- AIM OF THE TASK
Once you find the line with "text: Rights Credits" in the listing below, set down exactly every line from it through the line with "font-size: 16px ->", but no pictures.
═════ DATA FOR REVIEW ═════
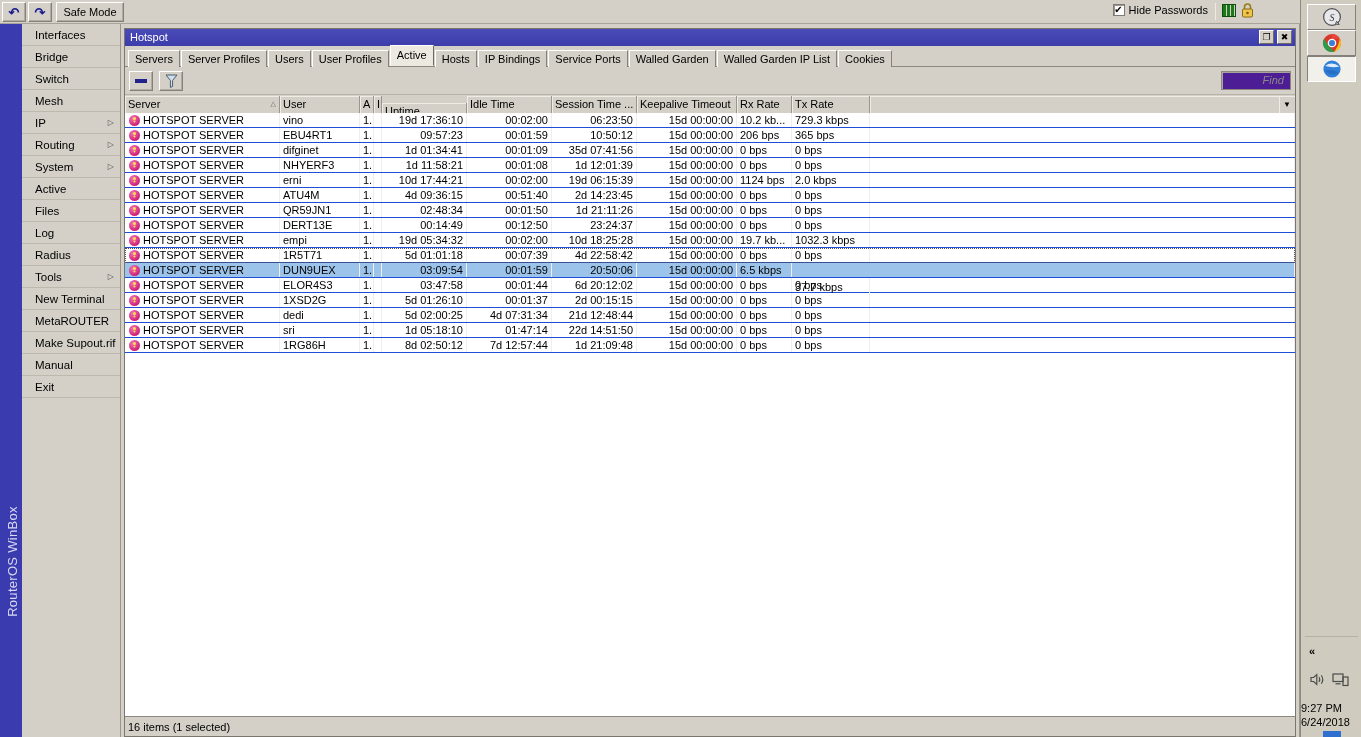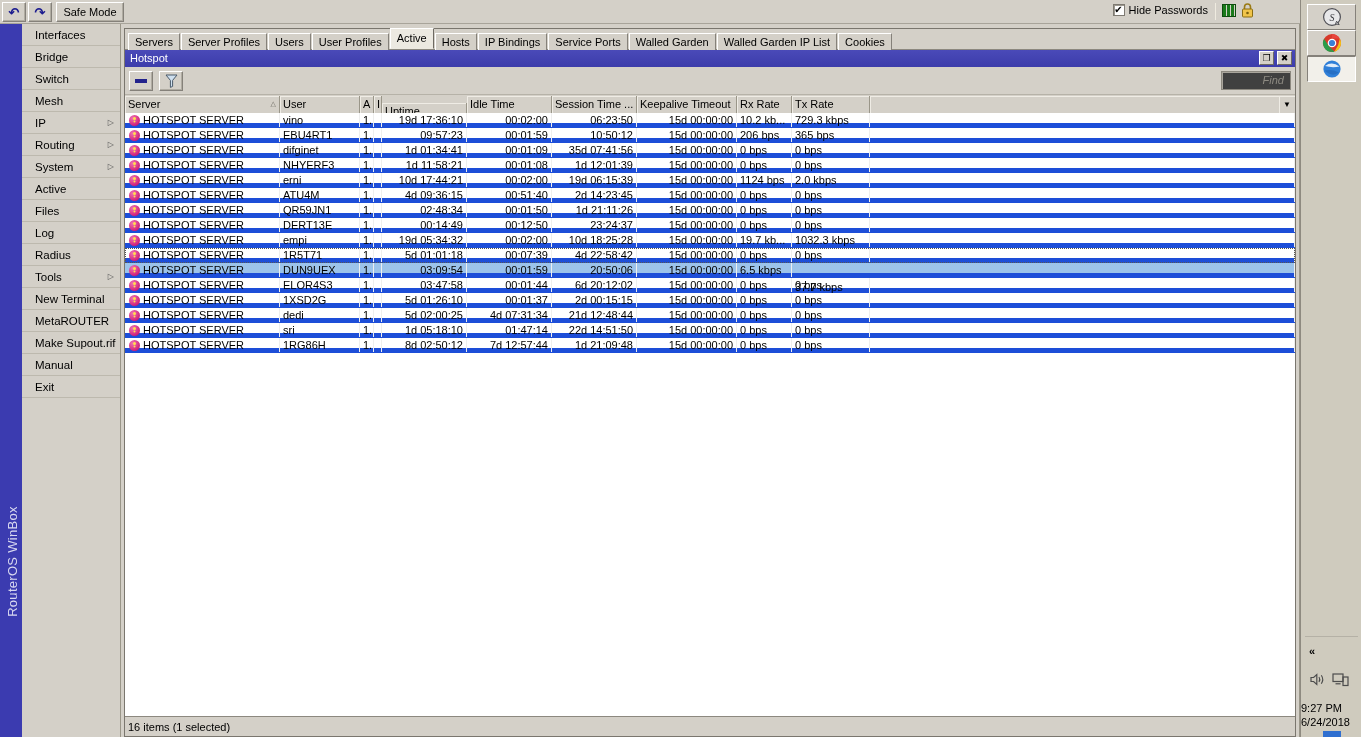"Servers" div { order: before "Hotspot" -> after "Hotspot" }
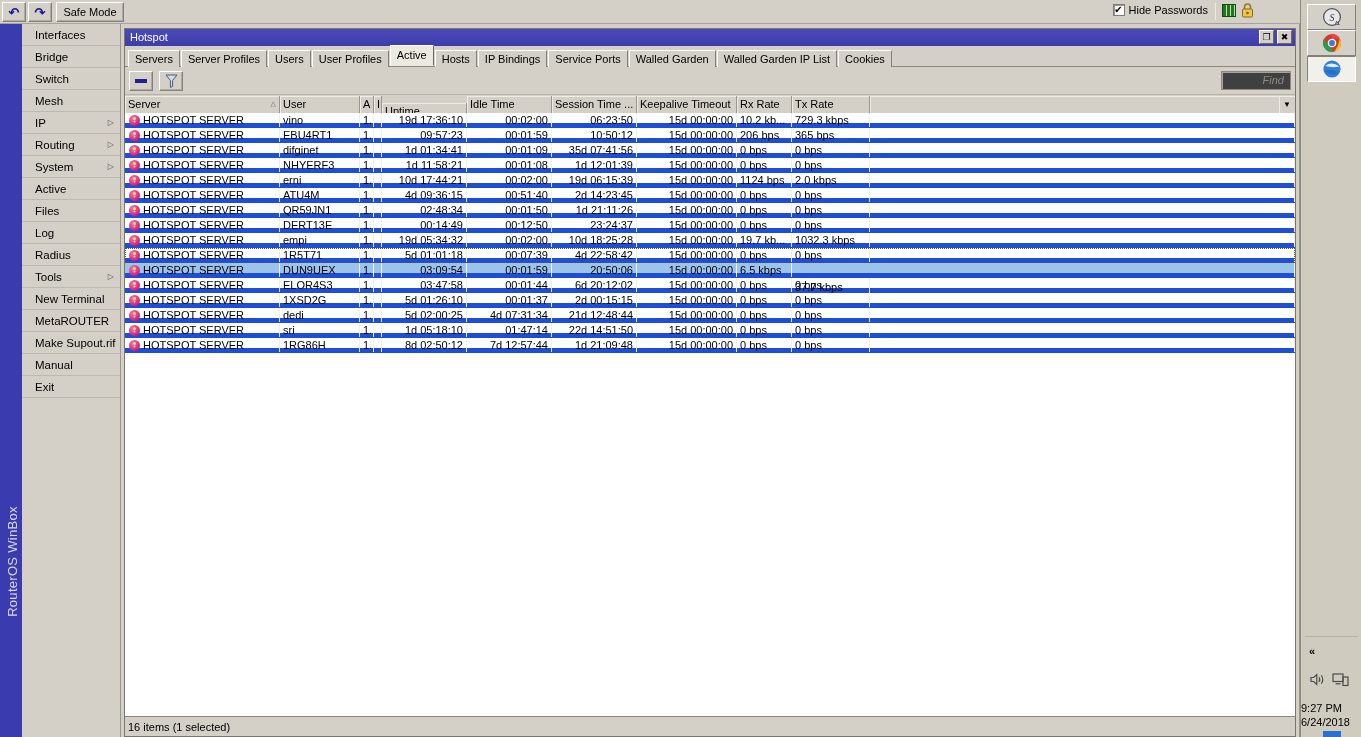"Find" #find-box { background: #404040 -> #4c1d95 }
═════
═════ DATA FOR REVIEW ═════
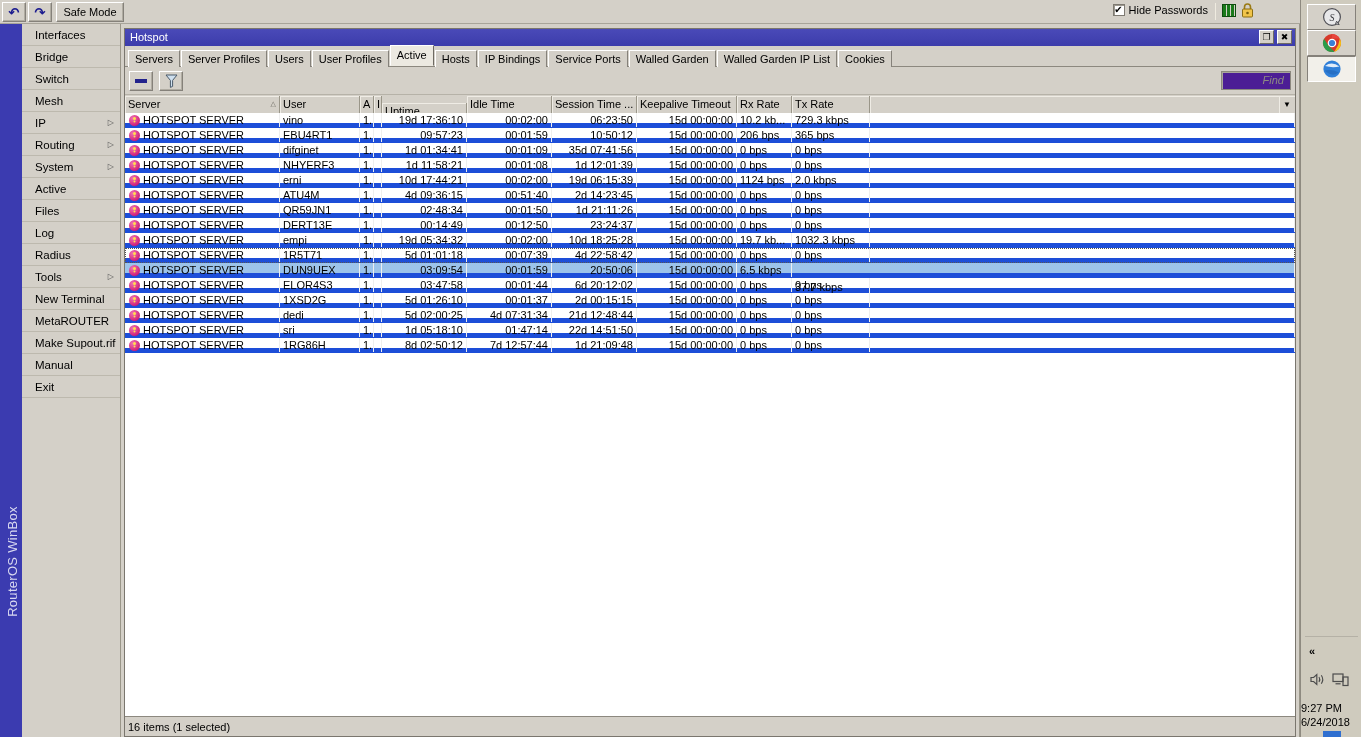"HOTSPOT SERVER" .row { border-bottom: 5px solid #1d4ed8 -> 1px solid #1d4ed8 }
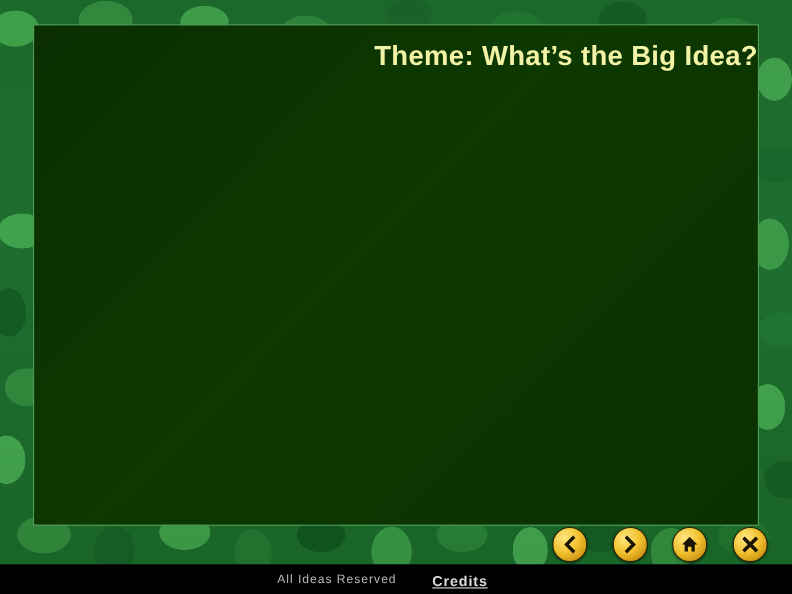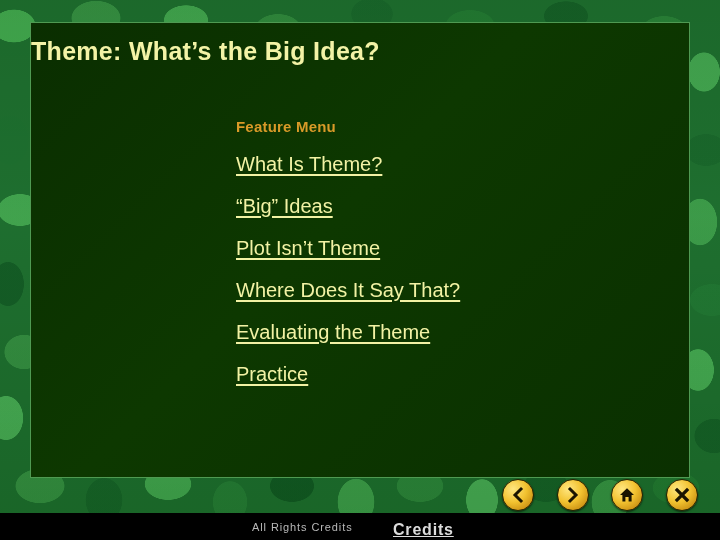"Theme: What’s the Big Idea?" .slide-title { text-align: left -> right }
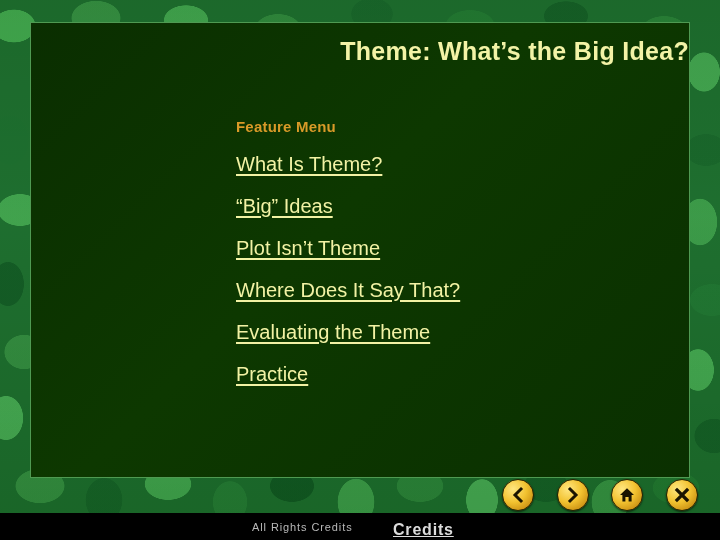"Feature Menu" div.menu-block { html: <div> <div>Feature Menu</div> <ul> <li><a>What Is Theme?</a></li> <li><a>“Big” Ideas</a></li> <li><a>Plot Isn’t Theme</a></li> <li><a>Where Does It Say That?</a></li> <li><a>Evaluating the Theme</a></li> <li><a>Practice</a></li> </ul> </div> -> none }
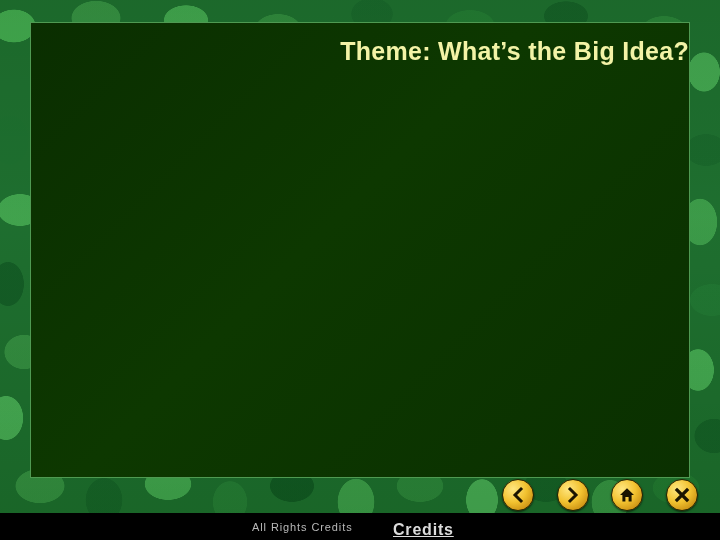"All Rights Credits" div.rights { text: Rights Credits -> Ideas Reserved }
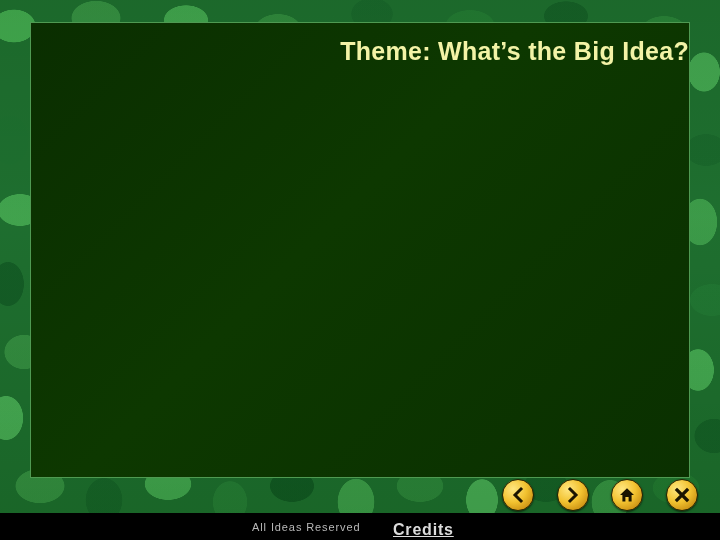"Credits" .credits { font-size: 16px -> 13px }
═════
═════ DATA FOR REVIEW ═════
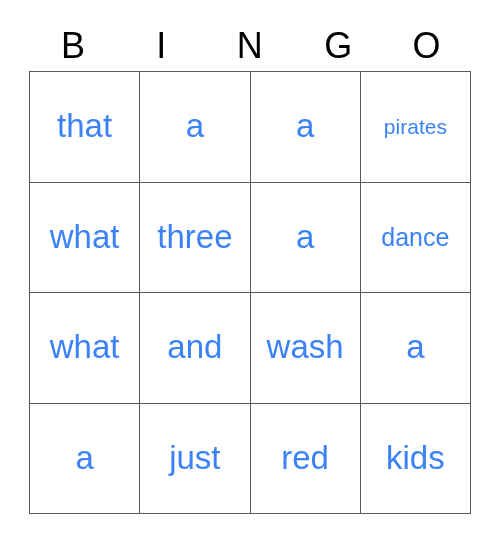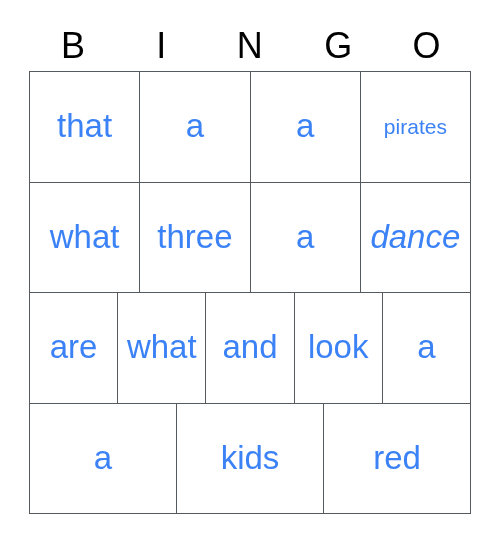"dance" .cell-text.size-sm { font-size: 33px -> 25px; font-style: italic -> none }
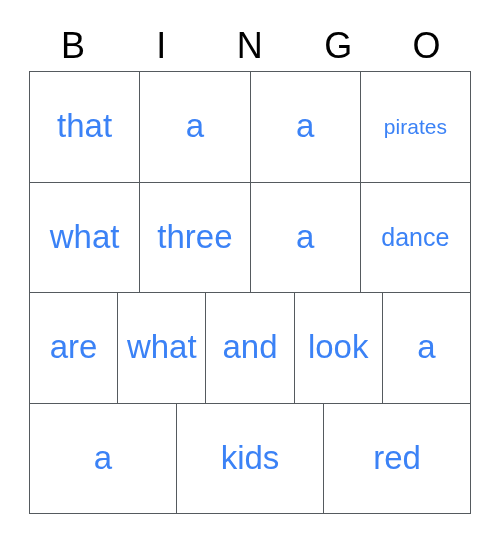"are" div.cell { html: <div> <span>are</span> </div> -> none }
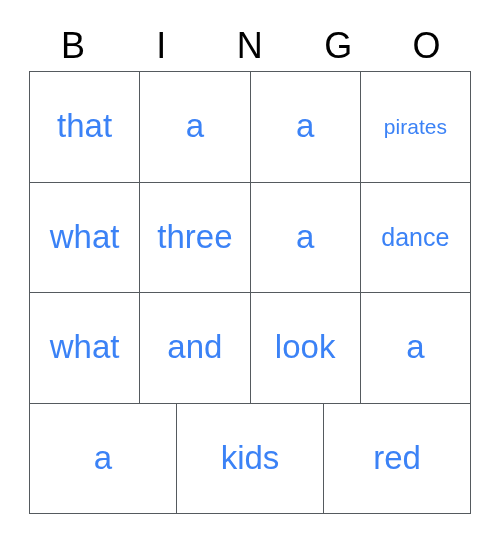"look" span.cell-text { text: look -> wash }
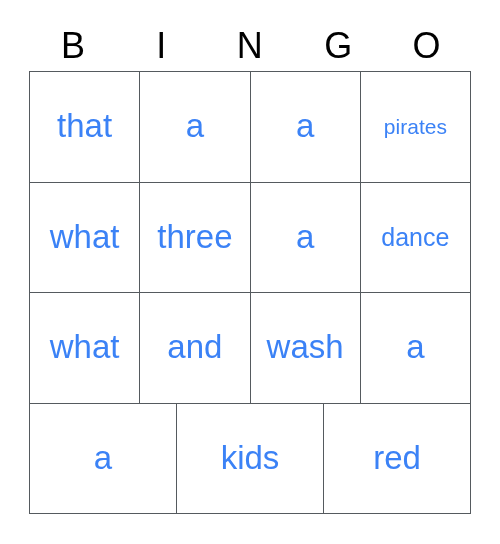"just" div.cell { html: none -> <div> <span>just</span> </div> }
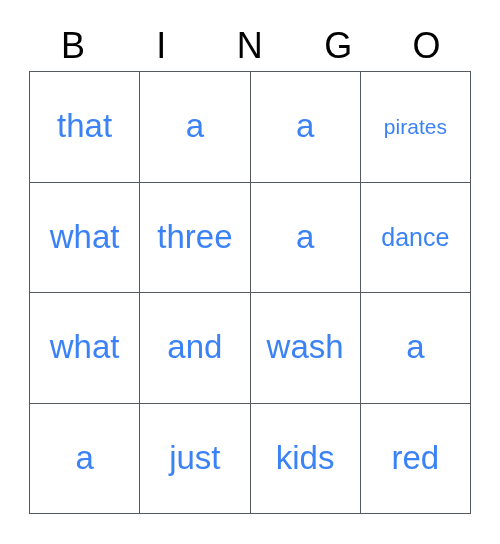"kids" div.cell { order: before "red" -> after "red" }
═════
- RESPONSE TO THIS TASK
"All Rights Credits" div.rights { text: Rights Credits -> Ideas Reserved }
"Credits" .credits { font-size: 16px -> 13px }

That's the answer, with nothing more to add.